I made my fourth visit to the health center this morning to try to get on top of my pneumonia, which has given me and many others a hard time this winter. Karen Bruce, the Nurse-Practitioner who has guided me through my holistic medicine phase, diabetes and heart disease, was on the case this time as well. She put me on antibiotics, steroids and had my chest X-rayed yesterday.
I couldn’t shake the cough, but that, it turns out, is pretty typical.
“Your lungs are clear,” she said, “suck it up and drink Ginger tea with honey.” She said it would just take a while for my cough to vanish, maybe even a month. I’m drinking Ginger tea with honey. We talked for a while, Karen is moving to the Adirondacks in May, she will live and practice there, in the new home she and her husband are building on a lake.
I will miss Karen, but I’m very excited about where she is going in life. She has gotten psych training so she can help people in the Adirondacks who need counseling and have little access to shrinks and psychologists, and also tend to their health issues.
They are lucky to be getting her there.
We talked about my own therapy, my experience with psycho-therapy, and talking therapy, and Karen said something that touched me. Karen has a great gift of making me feel healthy, even when I’m sick.
“You know, Jon, she said, “you’re very centered. You have a centeredness.”
I hadn’t heard this term before, certainly not in reference to me. I looked it up. One dictionary defined the term as meaning a specific center. Being self-confident, stable and well-balanced. I certainly have never felt that way about myself for most of myself, and I appreciated the fact that someone as direct and experienced as Karen would see me in that way.
I have spent most of life wandering in trauma and fear, the idea of me as stable seemed strange. Yet I do feel stable now, and have felt stable – and been stable – for some years. I weathered bankruptcy, divorce, the recession, the collapse of publishing and many other things all at once, and I felt even and strong and clear.
We got through all of them.
I have never thought of myself as well-balanced, yet my life is in balance now. There is work, love, friendship, rest, animals, teaching, friends, photography. When I think about it, my life is in balance. Not one things, but many different things, and all of them good and meaningful things.
I have doubted my self for almost all of myself, but I do not doubt myself much now. I try to face the truth about myself, but not in a doubting way. My life has made me humble, but it has also given me strength. I am clear about what I think, and what I wish to do. I feel strong in my interior, I trust my instincts and follow them, I am sure of my love for Maria and of her love for me.
I handled my health issues – diabetes, heart disease – without drama or regret. I was not afraid of open heart surgery, I was grateful for the chance to give my heart more time. I love writing on my blog and taking photos.

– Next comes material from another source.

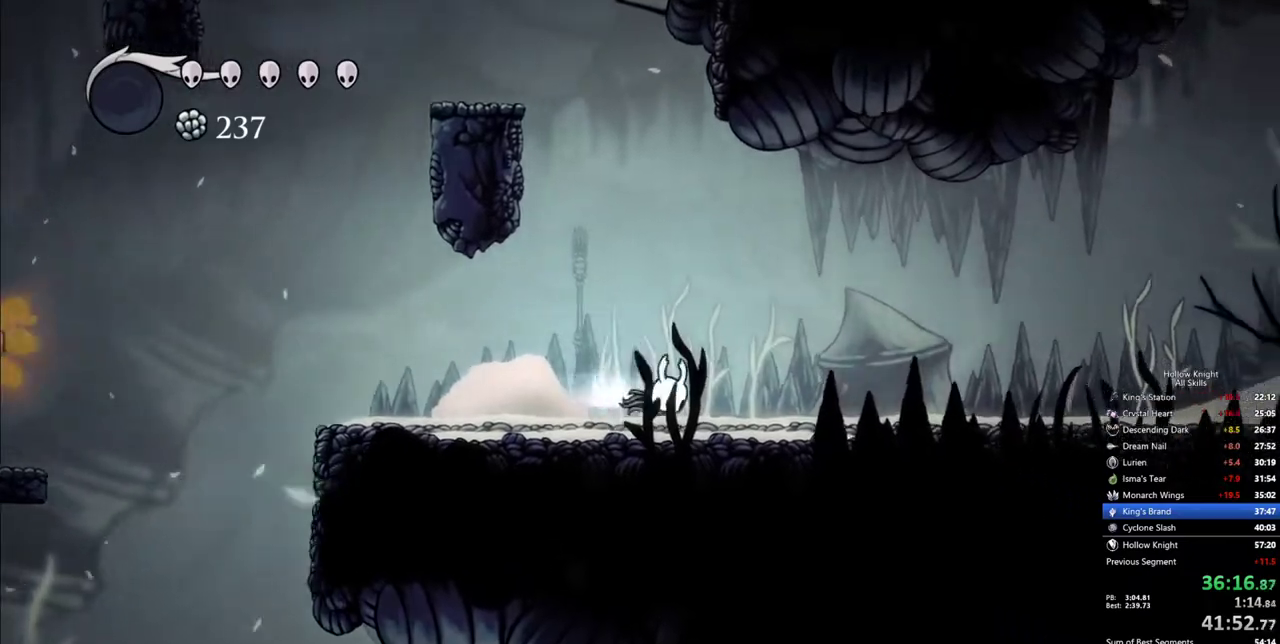
{"keys": ["jump", "right"], "events": [[184, "dash", "up"], [467, "jump", "down"]]}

I am never at a loss for ideas, and I am not afraid to express myself. As the moral philosopher Hannah Arendt suggested, the person I must please is the face in the mirror, no one else. My goal is self-respect, it is not about what others think, it is about what I think.
I must never hate myself again for anything I do. The more I thought about it, the more I came to understand this idea of centeredness, living in my center, and having a center that is strong and secure. It is the center that has to hold.
To my surprise, I didn’t deflect or dismiss Karen’s kind words, I actually saw that I am more centered than I have ever been, I feel grounded in the center. I do have a centeredness that holds, and this is a spiritual idea of depth far beyond my life.
“At the center of our being,” wrote Thomas Merton, “is a point of nothingness, which is untouched by sin and illusion, a point of pure truth, a point of spark which belongs entirely to God, which is never at our disposal, from which God disposes of our lives, which is inaccessible to the fantasies of our own mind or the brutalities of our own will. This little point of nothingness and of absolute poverty is the pure glory of God in us. It is so to speak His name written in us, as our poverty, as our indigence, as our dependence, as our sonship. It is like a pure diamond, blazing with the invisible light of heaven. It is in everybody, and if we would see these billions of points of light coming together in the face and blaze of a sun that would make all the darkness and cruelty of life vanish completely…”
I am not clear in my mind about God, or the role of God in my life, but I love this idea of centeredness, of looking to the center of our being, of a point of pure truth, of coming together in a blaze of sun that could banish the darkness and cruelty of life…
If I am not the embodiment of centeredness, I am close to the idea.
I do feel centered in my life and strong, in my life there are now many points of light coming together, we have made some of the darkness and cruelty lighter and softer. I have sensed the little points of nothingness, I dream of the pure diamond, blazing with the light of heaven.
What a powerful quote. It is the best description of the “Self” or soul I’ve read.